ENLIGHTENED society readily grants that the lives of its members constitute its most treasured resource. Legislative authority has reserved its severest penalties for those who plot against and destroy its subjects. Along with the advancement of civilization has come a higher and higher appreciation of the inalienable right of the human organism to live its allotted time, and the most benign forms of government in the present day assume that its first duty is the preservation of the life and the comfort of its units.

Pagan history reveals a frightful waste of the resource vested in human life, and early Christian times are marked by only a slight improvement. Wanton destruction continued to be common even to a later date, and is at the present time excused under well-known and unusual circumstances. Yet the tendency has been and will ever be to preserve more and more securely bodily existence of mankind.

There are two radically distinct measures of human life. The one is purely humanitarian and considers only the divinity of man. Under such an estimate, the life of an individual must be priceless, and cannot be approximately valued in terms employed in monetary denomination. The other seeks to eliminate all sentimental considerations, and deals with the individual upon the basis of his value to the community as a productive agent, like a horse, locomotive or cotton gin. The second basis of measurement is an unpopular one, and has received so little attention that it is regarded as undeterminable by the general public. The majority of the computations set forth in the few paragraphs now available can be regarded as little more than wild, disingenious guesses.

What, then, determines the value of human life? As eminent an authority as Rochard has stated that it is the sum "that the individual has cost his family, the community or the state, for his living, development and education. It is the loan which the individual has made from the social capital in order to reach the age when he can restore it by his labor." It is hardly probable, however, that this statement will receive permanent acceptance by a thoughtful man. A little reflection will show that it reverts to the generally discredited and socialistic theory that values are determined by cost. Under such a valuation, the resource vested in an individual grows from birth, not with his increasing powers of production and the greater certainty of his attaining the age of self-support and becoming useful, but by reason of the fact that his maintenance is costing more and more. It would mean that the individual is most valuable at the moment before he becomes self-sustaining, and thereafter loses value until he has paid back to society the cost of his maintenance during dependent years. The time arrives when the account is balanced, and he is of no value whatsoever, even though he might be at the prime of his productive powers. On the other hand, the generally accepted meaning of value has little relation to the cost of production; it depends upon final utility. The value of a commodity depends upon its use, or its productive ability in a community, and, as we are dealing with life as a commodity, in truth, an article, these well-established economic principles must apply, even as truly as in the case of commercial products, in the market of New York. The more logical view, therefore, must be that the commercial value of a life must be measured by its general usefulness, its power of production, and the monetary returns which it makes to society.

■ Materials provided:

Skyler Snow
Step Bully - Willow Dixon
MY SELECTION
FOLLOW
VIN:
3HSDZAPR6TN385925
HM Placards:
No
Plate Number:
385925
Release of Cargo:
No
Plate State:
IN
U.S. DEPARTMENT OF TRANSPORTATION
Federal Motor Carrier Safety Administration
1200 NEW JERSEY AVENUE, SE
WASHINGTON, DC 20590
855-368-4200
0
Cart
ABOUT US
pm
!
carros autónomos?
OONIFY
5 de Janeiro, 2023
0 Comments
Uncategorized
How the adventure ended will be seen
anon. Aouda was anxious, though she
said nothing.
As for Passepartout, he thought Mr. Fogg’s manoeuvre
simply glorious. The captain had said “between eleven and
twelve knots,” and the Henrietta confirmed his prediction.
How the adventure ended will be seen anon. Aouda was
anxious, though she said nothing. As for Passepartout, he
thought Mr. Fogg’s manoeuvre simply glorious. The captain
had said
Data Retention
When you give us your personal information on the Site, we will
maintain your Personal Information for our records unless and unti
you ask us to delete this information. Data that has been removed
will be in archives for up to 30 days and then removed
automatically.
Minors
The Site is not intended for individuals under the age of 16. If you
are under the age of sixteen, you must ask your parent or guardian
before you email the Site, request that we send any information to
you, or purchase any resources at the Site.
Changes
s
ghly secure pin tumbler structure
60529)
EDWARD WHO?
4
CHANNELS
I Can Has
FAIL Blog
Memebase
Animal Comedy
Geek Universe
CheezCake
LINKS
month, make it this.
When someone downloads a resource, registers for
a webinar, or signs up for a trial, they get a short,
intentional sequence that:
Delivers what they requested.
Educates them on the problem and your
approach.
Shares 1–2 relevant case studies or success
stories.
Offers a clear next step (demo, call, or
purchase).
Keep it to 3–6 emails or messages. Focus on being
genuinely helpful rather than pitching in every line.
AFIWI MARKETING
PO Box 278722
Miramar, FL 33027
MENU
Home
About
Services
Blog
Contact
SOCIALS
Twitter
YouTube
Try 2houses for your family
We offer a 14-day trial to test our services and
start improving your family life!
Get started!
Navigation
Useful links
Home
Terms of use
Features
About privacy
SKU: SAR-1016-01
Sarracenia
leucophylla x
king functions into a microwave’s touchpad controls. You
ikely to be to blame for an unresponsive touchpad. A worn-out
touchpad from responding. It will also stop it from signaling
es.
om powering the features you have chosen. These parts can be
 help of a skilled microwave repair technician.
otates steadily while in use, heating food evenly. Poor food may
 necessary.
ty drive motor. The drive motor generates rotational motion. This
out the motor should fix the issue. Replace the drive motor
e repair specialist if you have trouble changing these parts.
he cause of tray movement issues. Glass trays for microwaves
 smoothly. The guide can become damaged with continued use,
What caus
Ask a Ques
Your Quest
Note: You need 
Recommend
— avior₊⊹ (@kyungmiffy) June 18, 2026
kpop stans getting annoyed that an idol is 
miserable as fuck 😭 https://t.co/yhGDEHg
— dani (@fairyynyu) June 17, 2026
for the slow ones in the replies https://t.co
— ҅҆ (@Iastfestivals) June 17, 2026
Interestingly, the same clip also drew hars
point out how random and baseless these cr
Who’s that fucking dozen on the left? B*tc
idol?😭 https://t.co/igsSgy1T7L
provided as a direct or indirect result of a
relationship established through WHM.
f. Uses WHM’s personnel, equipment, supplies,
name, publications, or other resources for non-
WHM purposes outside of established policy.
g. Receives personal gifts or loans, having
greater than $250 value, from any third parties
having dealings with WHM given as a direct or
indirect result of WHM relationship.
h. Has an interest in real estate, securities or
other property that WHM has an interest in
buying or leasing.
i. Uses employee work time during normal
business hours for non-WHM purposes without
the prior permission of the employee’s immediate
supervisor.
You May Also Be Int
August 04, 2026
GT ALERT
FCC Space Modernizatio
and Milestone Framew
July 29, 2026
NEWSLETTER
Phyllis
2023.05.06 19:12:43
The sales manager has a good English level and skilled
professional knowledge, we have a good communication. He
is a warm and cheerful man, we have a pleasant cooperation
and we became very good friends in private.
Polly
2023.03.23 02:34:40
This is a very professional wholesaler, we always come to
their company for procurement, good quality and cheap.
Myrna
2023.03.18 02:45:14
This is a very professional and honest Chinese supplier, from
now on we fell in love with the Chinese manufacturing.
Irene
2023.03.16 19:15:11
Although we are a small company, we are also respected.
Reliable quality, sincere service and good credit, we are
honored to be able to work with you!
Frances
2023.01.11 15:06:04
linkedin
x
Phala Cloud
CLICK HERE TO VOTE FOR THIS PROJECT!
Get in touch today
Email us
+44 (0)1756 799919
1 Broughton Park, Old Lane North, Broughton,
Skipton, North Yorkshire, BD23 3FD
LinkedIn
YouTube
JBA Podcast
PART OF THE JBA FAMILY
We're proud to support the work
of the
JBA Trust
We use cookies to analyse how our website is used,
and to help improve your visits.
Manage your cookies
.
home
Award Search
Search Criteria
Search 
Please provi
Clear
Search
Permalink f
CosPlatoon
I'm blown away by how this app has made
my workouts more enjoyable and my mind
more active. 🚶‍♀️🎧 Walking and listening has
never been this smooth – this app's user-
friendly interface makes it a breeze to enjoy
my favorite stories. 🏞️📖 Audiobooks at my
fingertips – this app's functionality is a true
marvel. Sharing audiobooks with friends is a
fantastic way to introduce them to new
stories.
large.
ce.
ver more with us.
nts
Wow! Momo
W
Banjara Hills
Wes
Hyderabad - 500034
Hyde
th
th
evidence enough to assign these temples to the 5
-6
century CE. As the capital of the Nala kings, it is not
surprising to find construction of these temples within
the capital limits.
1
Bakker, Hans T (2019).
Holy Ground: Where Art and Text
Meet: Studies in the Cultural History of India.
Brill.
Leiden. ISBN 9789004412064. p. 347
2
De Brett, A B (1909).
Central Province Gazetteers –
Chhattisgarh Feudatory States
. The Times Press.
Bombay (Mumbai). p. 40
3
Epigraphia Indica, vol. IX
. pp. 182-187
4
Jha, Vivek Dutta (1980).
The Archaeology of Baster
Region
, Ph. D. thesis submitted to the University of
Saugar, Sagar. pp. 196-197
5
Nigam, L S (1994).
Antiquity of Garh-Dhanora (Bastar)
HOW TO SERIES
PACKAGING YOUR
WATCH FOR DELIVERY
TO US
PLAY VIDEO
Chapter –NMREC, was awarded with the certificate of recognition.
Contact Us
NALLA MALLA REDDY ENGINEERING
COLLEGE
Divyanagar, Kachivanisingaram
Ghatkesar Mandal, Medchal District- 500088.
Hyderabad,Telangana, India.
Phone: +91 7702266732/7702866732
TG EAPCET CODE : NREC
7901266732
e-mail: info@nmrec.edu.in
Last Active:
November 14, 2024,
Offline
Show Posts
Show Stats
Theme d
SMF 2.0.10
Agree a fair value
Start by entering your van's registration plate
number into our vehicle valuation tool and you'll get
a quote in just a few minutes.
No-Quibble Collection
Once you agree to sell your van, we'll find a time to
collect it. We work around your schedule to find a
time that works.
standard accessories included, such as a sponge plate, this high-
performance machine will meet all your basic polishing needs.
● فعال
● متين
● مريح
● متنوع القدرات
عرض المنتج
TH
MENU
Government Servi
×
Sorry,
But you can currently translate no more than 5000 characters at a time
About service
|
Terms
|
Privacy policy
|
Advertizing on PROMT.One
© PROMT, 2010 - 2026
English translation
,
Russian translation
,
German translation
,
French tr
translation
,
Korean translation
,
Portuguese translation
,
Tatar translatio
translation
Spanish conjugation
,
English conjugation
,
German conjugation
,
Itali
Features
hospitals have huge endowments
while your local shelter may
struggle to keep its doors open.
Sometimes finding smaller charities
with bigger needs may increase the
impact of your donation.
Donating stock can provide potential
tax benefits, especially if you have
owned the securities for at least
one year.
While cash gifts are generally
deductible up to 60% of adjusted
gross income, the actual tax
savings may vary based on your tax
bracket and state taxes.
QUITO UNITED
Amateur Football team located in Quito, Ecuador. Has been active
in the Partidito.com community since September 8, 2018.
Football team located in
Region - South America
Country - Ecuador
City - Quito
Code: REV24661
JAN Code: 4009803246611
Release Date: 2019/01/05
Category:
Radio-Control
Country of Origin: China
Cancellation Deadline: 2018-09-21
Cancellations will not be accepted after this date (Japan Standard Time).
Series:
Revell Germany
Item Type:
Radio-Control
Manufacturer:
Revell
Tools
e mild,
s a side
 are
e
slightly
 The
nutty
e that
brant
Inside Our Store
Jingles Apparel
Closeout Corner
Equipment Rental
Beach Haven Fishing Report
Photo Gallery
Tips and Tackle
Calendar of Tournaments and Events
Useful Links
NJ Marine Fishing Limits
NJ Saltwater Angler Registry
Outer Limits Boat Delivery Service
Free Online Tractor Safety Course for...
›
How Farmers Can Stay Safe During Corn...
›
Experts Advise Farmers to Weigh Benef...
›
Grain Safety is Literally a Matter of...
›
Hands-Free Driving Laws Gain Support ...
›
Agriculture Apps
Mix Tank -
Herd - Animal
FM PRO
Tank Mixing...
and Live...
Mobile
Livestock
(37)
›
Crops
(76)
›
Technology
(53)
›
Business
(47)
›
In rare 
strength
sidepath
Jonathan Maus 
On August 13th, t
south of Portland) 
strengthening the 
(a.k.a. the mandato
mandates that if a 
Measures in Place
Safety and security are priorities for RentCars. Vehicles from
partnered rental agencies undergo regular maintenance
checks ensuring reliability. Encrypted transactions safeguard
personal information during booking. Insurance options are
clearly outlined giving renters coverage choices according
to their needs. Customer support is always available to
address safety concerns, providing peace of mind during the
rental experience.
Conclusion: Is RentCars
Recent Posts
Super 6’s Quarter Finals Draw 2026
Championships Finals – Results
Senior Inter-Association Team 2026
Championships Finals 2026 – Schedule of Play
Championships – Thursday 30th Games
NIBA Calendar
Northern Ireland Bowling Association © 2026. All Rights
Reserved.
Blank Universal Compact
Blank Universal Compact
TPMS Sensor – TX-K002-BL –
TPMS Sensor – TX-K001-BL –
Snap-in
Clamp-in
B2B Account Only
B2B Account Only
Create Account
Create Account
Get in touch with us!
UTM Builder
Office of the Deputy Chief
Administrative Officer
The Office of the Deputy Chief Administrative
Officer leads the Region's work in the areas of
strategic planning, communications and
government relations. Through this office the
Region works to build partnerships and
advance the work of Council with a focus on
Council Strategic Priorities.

■ Directions:
**1)** Please print everything in the passage on the value of human life from "Pagan history reveals" down to "existence of mankind.".
**2)** Output everything from the first line of the entries down to the line containing "As for Passepartout, he thought", including that line, unchanged.

■ Answers provided:
**1)**
Pagan history reveals a frightful waste of the resource vested in human life, and early Christian times are marked by only a slight improvement. Wanton destruction continued to be common even to a later date, and is at the present time excused under well-known and unusual circumstances. Yet the tendency has been and will ever be to preserve more and more securely bodily existence of mankind.

**2)**
Skyler Snow
Step Bully - Willow Dixon
MY SELECTION
FOLLOW
VIN:
3HSDZAPR6TN385925
HM Placards:
No
Plate Number:
385925
Release of Cargo:
No
Plate State:
IN
U.S. DEPARTMENT OF TRANSPORTATION
Federal Motor Carrier Safety Administration
1200 NEW JERSEY AVENUE, SE
WASHINGTON, DC 20590
855-368-4200
0
Cart
ABOUT US
pm
!
carros autónomos?
OONIFY
5 de Janeiro, 2023
0 Comments
Uncategorized
How the adventure ended will be seen
anon. Aouda was anxious, though she
said nothing.
As for Passepartout, he thought Mr. Fogg’s manoeuvre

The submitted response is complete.